Textauszug —
Ettaler Mönch wegen Missbrauchs zu Bewährungsstrafe verurteilt

München – Ein Benediktinermönch des Klosters Ettal ist am Mittwoch wegen sexuellen Missbrauchs von Schutzbefohlenen zu einer Bewährungsstrafe von einem Jahr und zehn Monaten verurteilt worden. Außerdem muss er sich einer Sexualtherapie unterziehen.

 

Er war eine Vertrauensperson – und nützte dies bei Kindern perfide aus. Ein Pater aus dem Kloster Ettal hat sich an Internatsschülern sexuell vergangen. Die Fälle liegen lange zurück. Doch erst jetzt hat der 45-Jährige seine Strafe bekommen.

 

Der 45 Jahre alte Pater hatte vor der Jugendschutzkammer des Landgerichts München II sexuelle Übergriffe auf zwei Buben und den versuchten Missbrauch eines weiteren Schülers eingeräumt. Im Gegenzug war dem ehemaligen Internatslehrer in einem Rechtsgespräch eine Bewährungsstrafe zwischen 21 und 24 Monaten zugesichert worden. Zu den Vorfällen war es von 2001 bis 2005 gekommen.

 

Strafmilderung durch Geständnis bereits vorher zugesagt

 

Als strafmildernd wertete das Gericht neben dem umfassenden Geständnis auch die Aussagen der Opfer, dass sie keine nachhaltigen Schäden durch die Taten erlitten hätten. Die Staatsanwaltschaft hatte eine Bewährungsstrafe von zwei Jahren gefordert. Auch die Verteidiger beantragten eine Bewährungsstrafe, nannten aber kein genaues Strafmaß.

[Datenelemente]
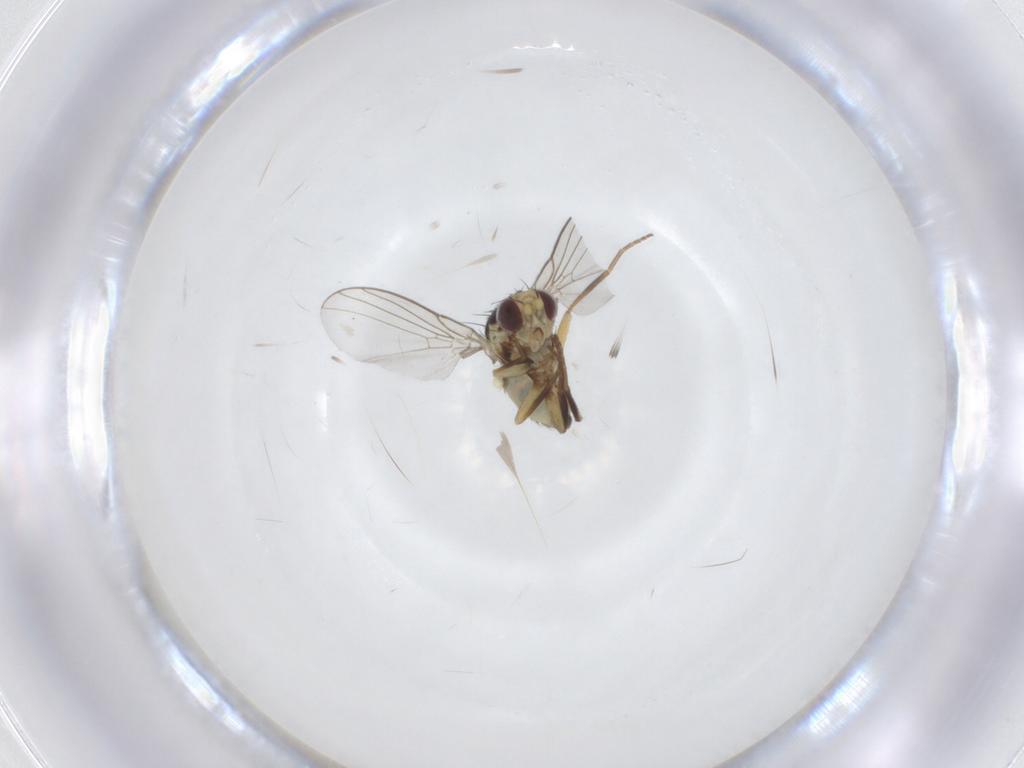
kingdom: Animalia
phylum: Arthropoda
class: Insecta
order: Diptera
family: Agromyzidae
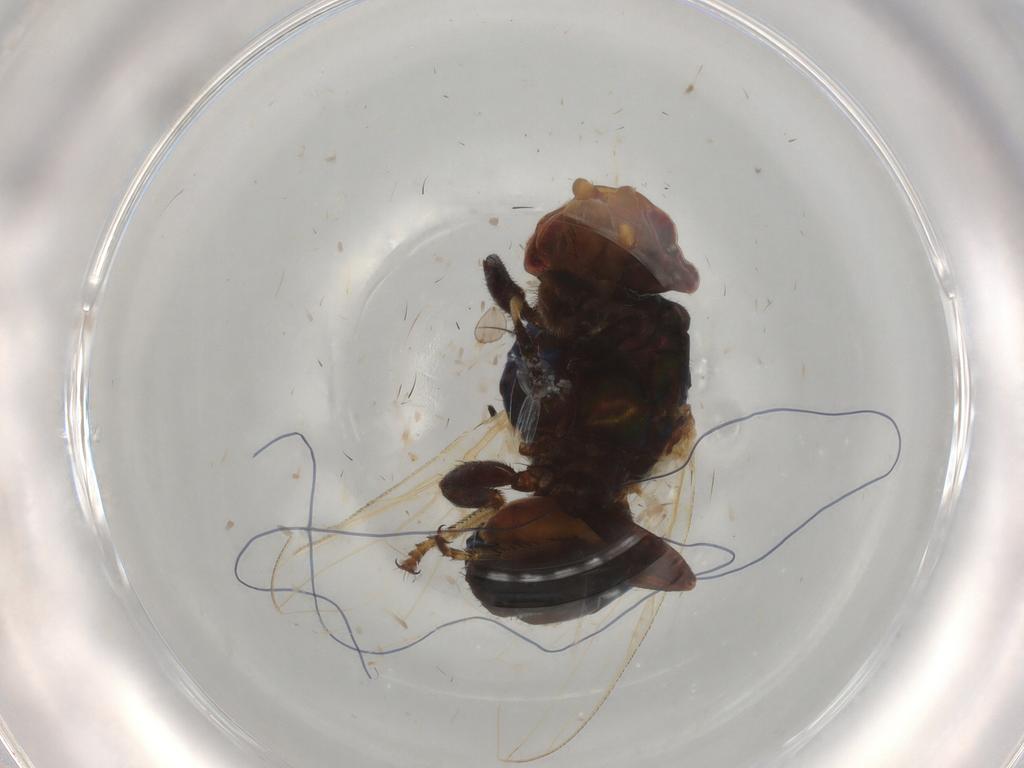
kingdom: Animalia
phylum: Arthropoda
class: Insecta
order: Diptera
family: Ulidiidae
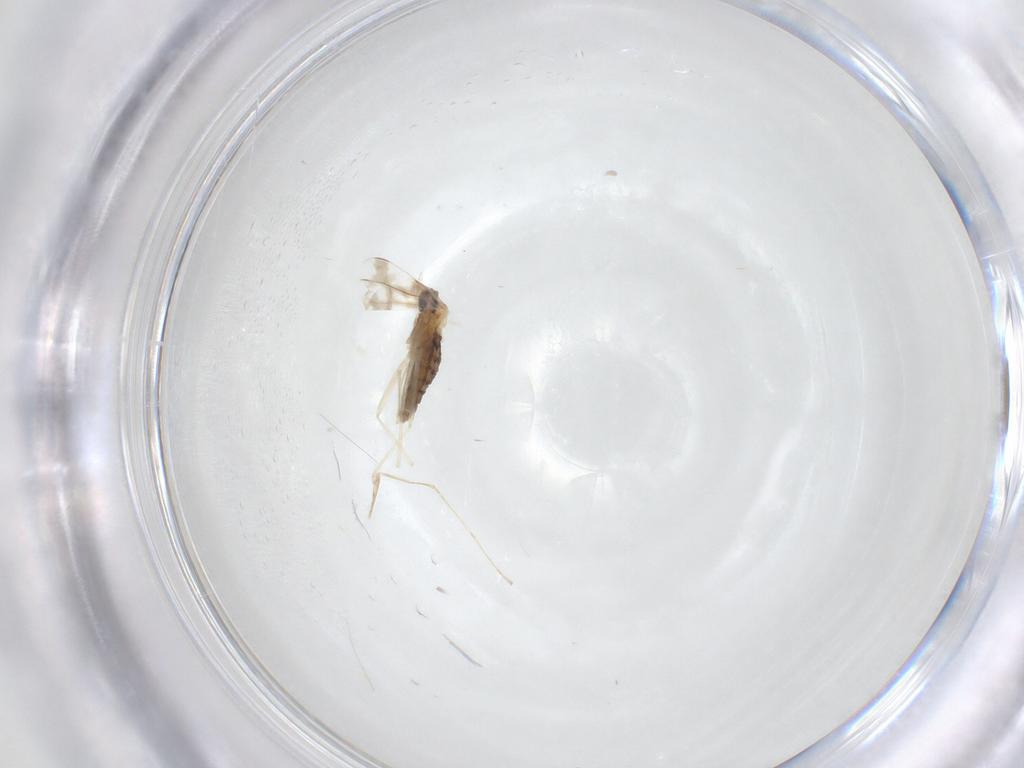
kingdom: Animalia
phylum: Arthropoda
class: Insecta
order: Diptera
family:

Auftrag 1 —
Fasse den Textauszug über den verurteilten Ettaler Mönch in zwei Sätzen zusammen.
Auftrag 2 —
In welchem Zeitraum kam es laut dem Textauszug zu den Vorfällen?
Auftrag 3 —
Gib den Textauszug von „Ettaler Mönch wegen“ bis „seine Strafe bekommen.“ wieder und ersetze dabei „Sexualtherapie“ durch „Psychotherapie“.

Schriftliche Antwort 1 —
Ein 45-jähriger Benediktinermönch des Klosters Ettal ist wegen sexuellen Missbrauchs von Schutzbefohlenen, den er vor der Jugendschutzkammer des Landgerichts München II eingeräumt hatte, zu einer Bewährungsstrafe von einem Jahr und zehn Monaten verurteilt worden und muss sich einer Sexualtherapie unterziehen. Strafmildernd wertete das Gericht das umfassende Geständnis sowie die Aussagen der Opfer, dass sie keine nachhaltigen Schäden durch die Taten erlitten hätten.

Schriftliche Antwort 2 —
Von 2001 bis 2005.

Schriftliche Antwort 3 —
Ettaler Mönch wegen Missbrauchs zu Bewährungsstrafe verurteilt

München – Ein Benediktinermönch des Klosters Ettal ist am Mittwoch wegen sexuellen Missbrauchs von Schutzbefohlenen zu einer Bewährungsstrafe von einem Jahr und zehn Monaten verurteilt worden. Außerdem muss er sich einer Psychotherapie unterziehen.

 

Er war eine Vertrauensperson – und nützte dies bei Kindern perfide aus. Ein Pater aus dem Kloster Ettal hat sich an Internatsschülern sexuell vergangen. Die Fälle liegen lange zurück. Doch erst jetzt hat der 45-Jährige seine Strafe bekommen.